## [Problem to work on]
Whenever a line in the data holds the string "hand", copy that line.

## [Data listing]
────────────────────
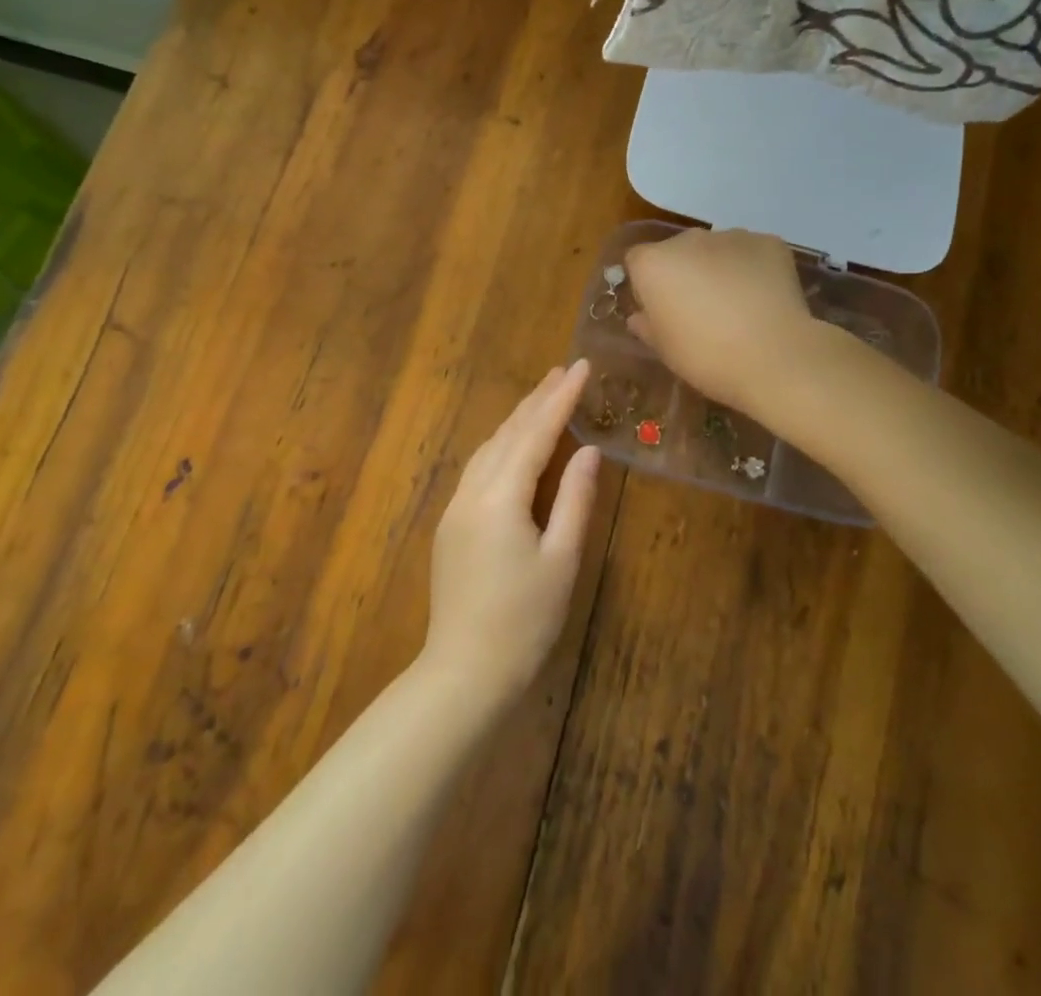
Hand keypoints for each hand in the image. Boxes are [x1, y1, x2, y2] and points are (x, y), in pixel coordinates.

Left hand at [422, 362, 600, 706]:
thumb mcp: (561, 559)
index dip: (561, 398)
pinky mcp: (451, 526)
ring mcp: (456, 508)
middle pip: (508, 433)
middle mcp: (472, 491)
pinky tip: (513, 445)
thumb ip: (575, 499)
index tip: (582, 366)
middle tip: (563, 371)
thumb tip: (590, 450)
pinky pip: (479, 468)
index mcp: (501, 496)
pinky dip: (502, 445)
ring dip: (517, 420)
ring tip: (542, 398)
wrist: (464, 673)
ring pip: (489, 448)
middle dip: (537, 400)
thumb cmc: (524, 620)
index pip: (536, 433)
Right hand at [623, 229, 816, 416]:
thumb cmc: (705, 357)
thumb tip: (639, 316)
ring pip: (716, 249)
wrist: (774, 357)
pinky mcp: (768, 242)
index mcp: (653, 263)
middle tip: (700, 309)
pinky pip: (751, 252)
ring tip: (737, 305)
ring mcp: (731, 236)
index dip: (646, 286)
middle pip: (677, 251)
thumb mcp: (665, 350)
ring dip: (718, 268)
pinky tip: (763, 299)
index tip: (660, 311)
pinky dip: (753, 269)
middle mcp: (688, 239)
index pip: (637, 262)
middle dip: (684, 273)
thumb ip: (646, 326)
────────────────────
## [Answer for the task]
Hand keypoints for each hand in the image. Boxes are [x1, y1, x2, y2] and points are (x, y), in pixel coordinates.
Left hand at [422, 362, 600, 706]:
Right hand at [623, 229, 816, 416]:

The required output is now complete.